Abstract

The regulation of phosphoinositide phosphorylation was studied in Swiss 3T3 cells that were stimulated by platelet-derived growth factor (PDGF). Studies with intact cells showed that the mitogen increased the incorporation of 32P into phosphatidylinositol (PtdIns), phosphatidylinositol 4-phosphate (PtdIns-P), and phosphatidylinositol 4,5-bisphosphate (PtdIns-P2) during the cell cycle, with distinct peaks of incorporation for all three phosphoinositides after 1 h, and for PtdIns and PtdIns-P2 after 20 h. Direct measurements of the activities of PtdIns kinase and PtdIns-P kinase in freeze-thawed cells revealed that the activity of PtdIns kinase was rate-limiting for the synthesis of PtdIns-P2. Maximal activities of PtdIns kinase and PtdIns-P kinase, with exogenous substrates, were unchanged during the 1st h of PDGF treatment, but doubled during the next 24 h.

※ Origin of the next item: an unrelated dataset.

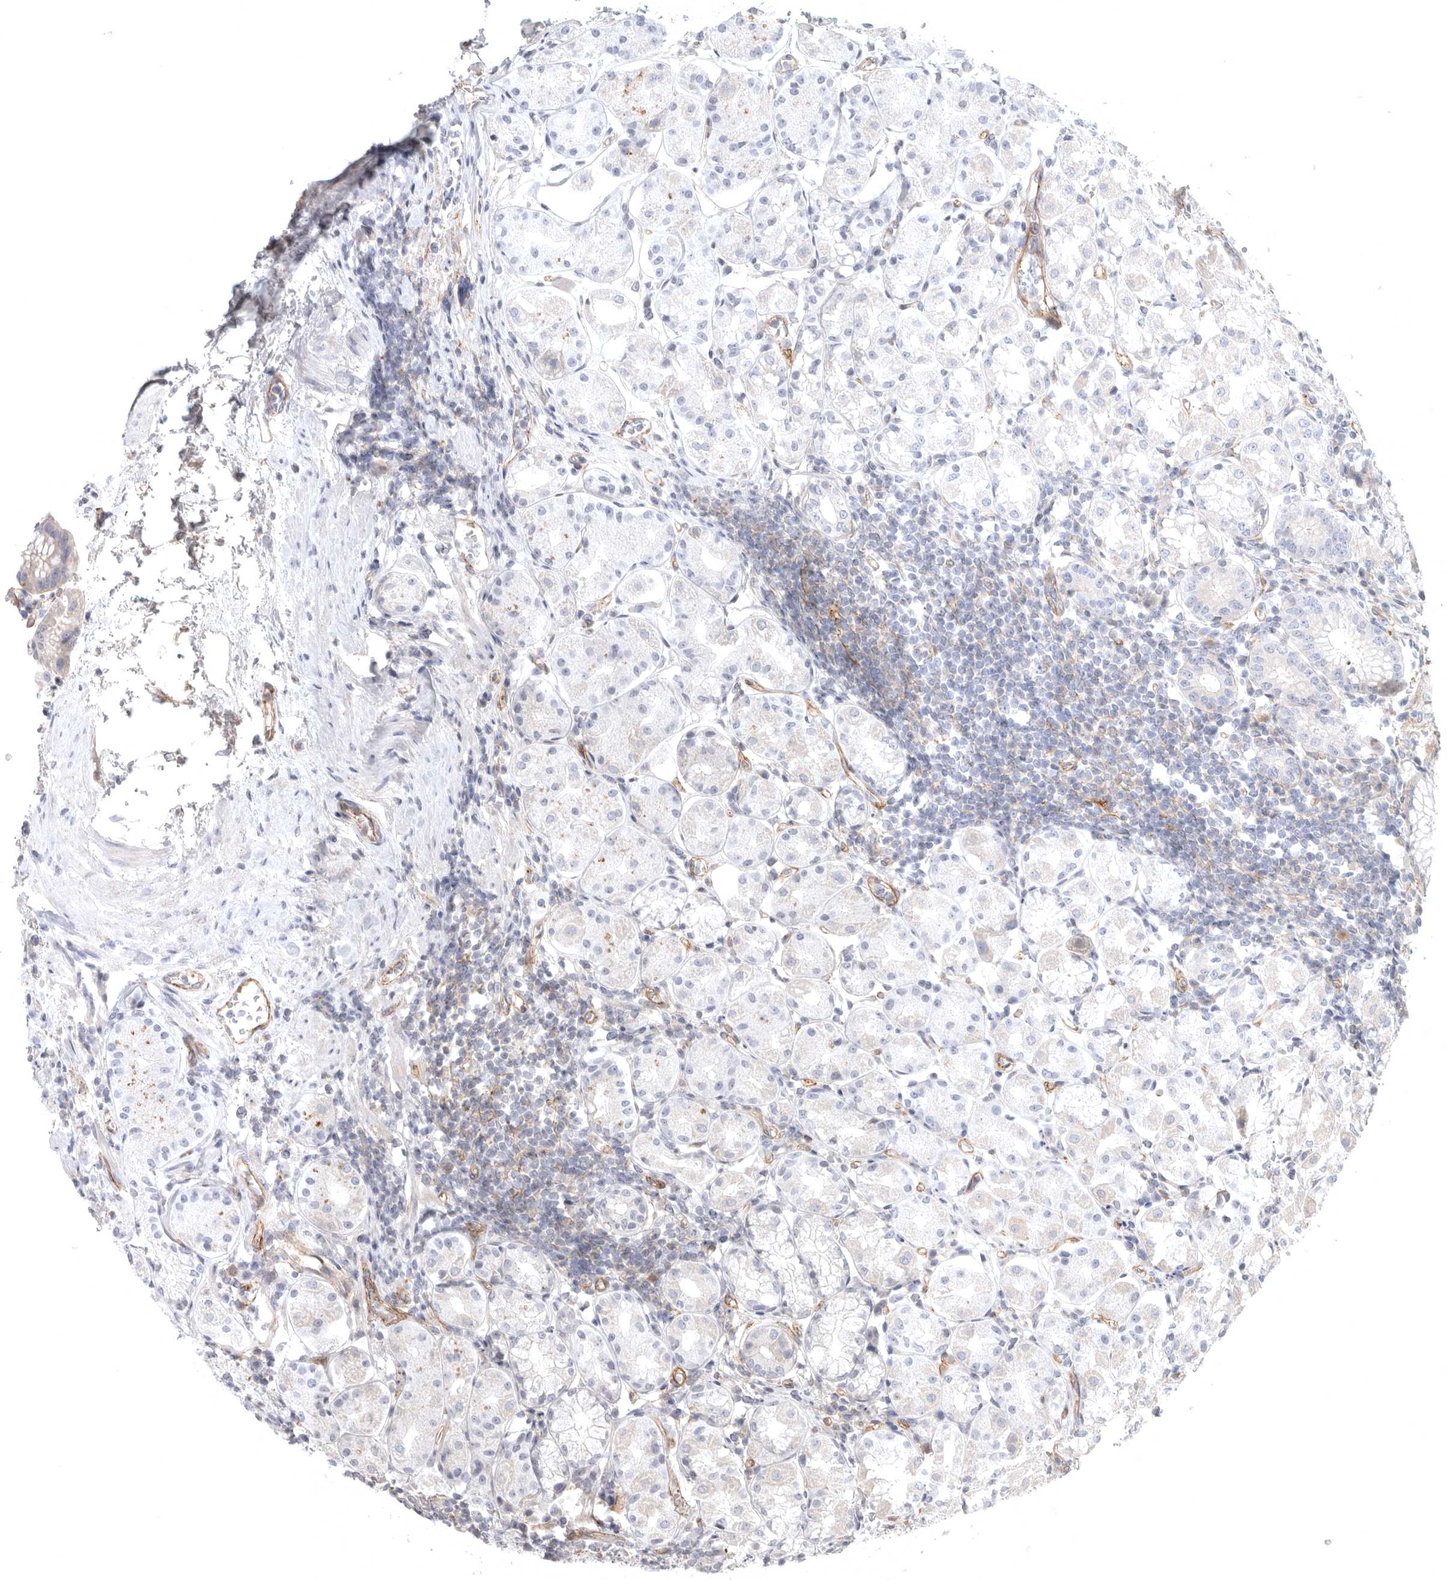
{"staining": {"intensity": "negative", "quantity": "none", "location": "none"}, "tissue": "stomach", "cell_type": "Glandular cells", "image_type": "normal", "snomed": [{"axis": "morphology", "description": "Normal tissue, NOS"}, {"axis": "topography", "description": "Stomach, lower"}], "caption": "Immunohistochemistry (IHC) micrograph of normal stomach stained for a protein (brown), which shows no staining in glandular cells. (Stains: DAB immunohistochemistry (IHC) with hematoxylin counter stain, Microscopy: brightfield microscopy at high magnification).", "gene": "LONRF1", "patient": {"sex": "female", "age": 56}}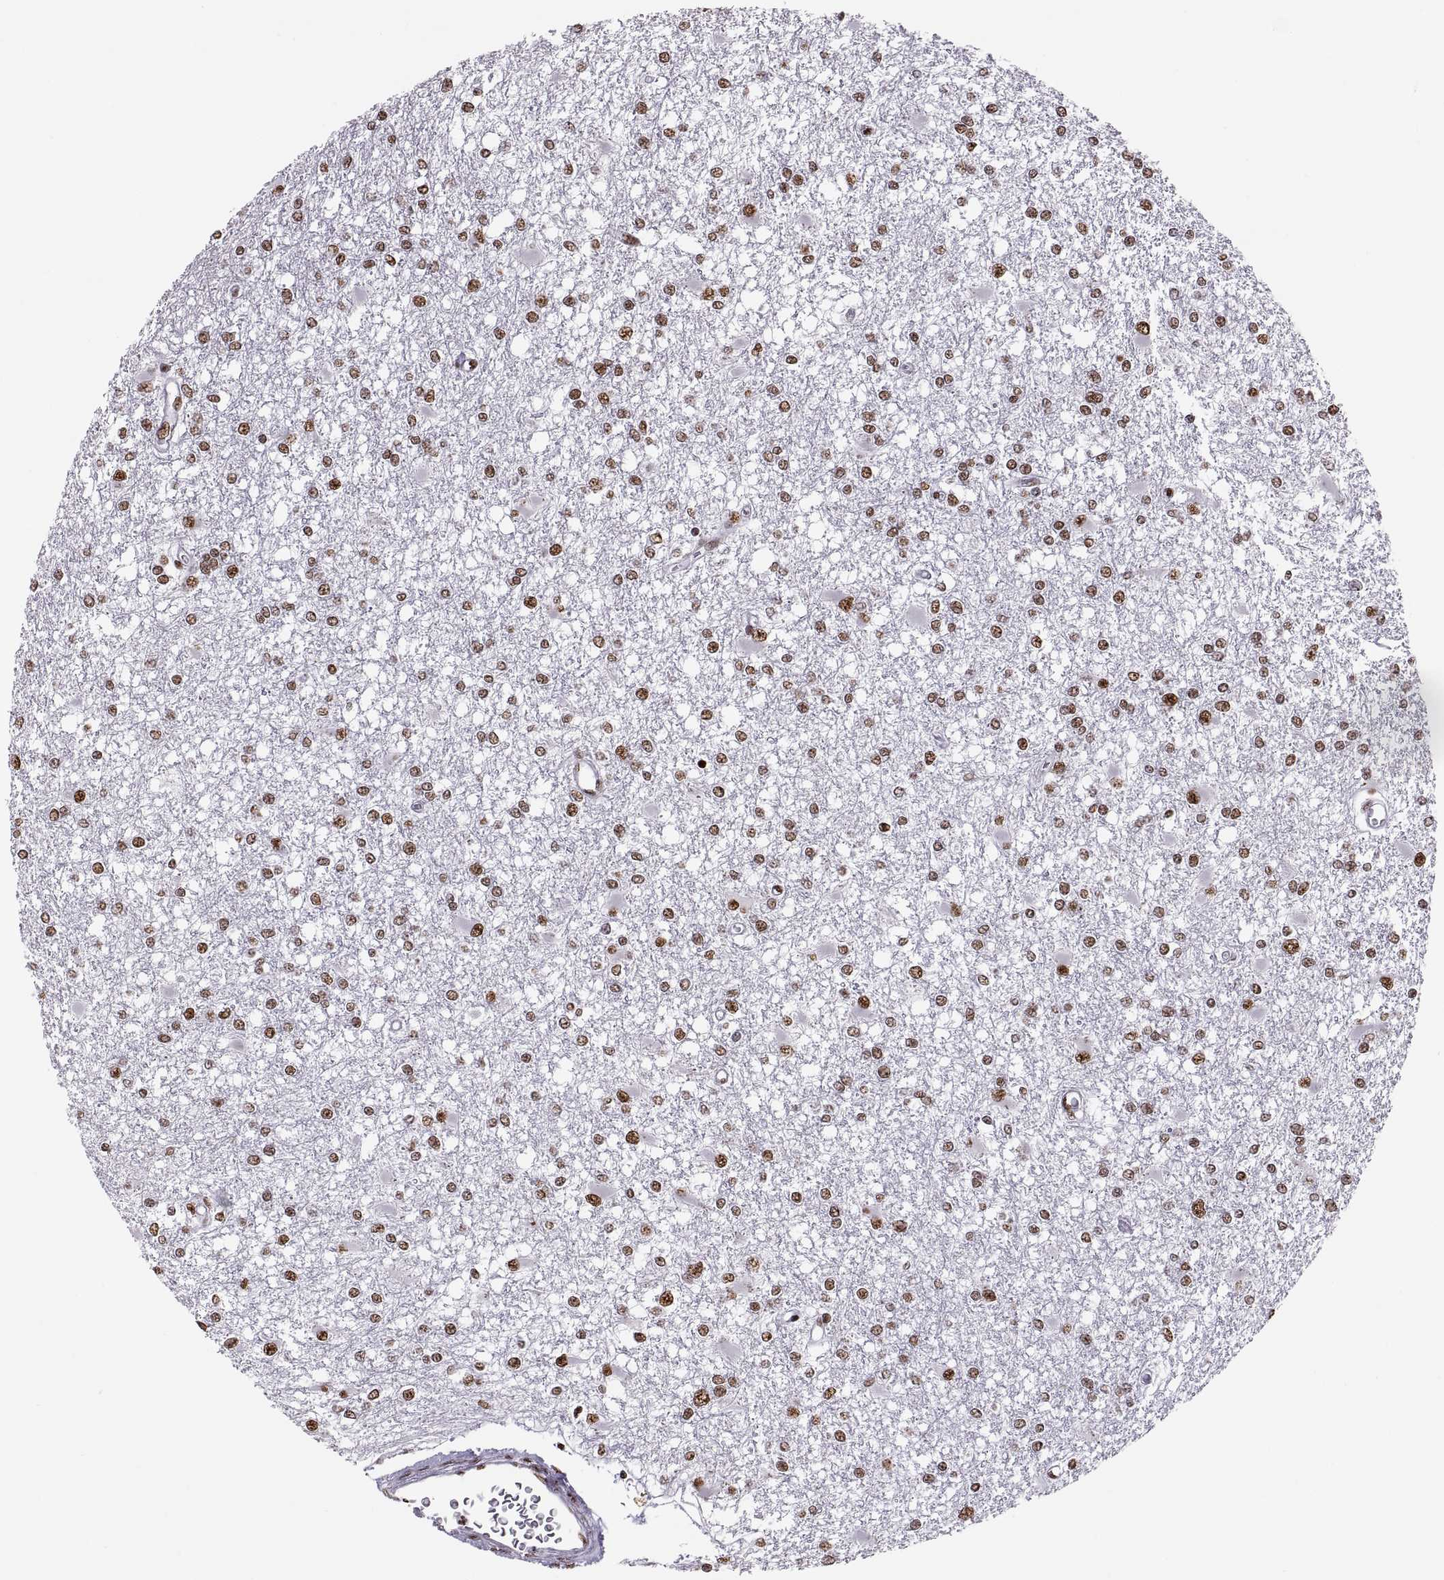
{"staining": {"intensity": "moderate", "quantity": ">75%", "location": "nuclear"}, "tissue": "glioma", "cell_type": "Tumor cells", "image_type": "cancer", "snomed": [{"axis": "morphology", "description": "Glioma, malignant, High grade"}, {"axis": "topography", "description": "Cerebral cortex"}], "caption": "High-grade glioma (malignant) was stained to show a protein in brown. There is medium levels of moderate nuclear expression in approximately >75% of tumor cells. (DAB (3,3'-diaminobenzidine) = brown stain, brightfield microscopy at high magnification).", "gene": "SNAI1", "patient": {"sex": "male", "age": 79}}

The increase in PtdIns kinase activity began within 2-4 h, exceeded the increase in cell protein, and was abolished by cycloheximide, which suggests that the enzyme was induced specifically in response to PDGF. The increase in activity of PtdIns-P kinase paralleled the increase in cell protein. Dose-response curves for PDGF showed that the activities of PtdIns kinase and PtdIns-P kinase at 24 h increased in proportion to the extent of mitogenic stimulation of the cells. Our results support the conclusion that the activities of PtdIns kinase and PtdIns-P kinase increase in response to PDGF, but only after several hours of cell cycle traverse.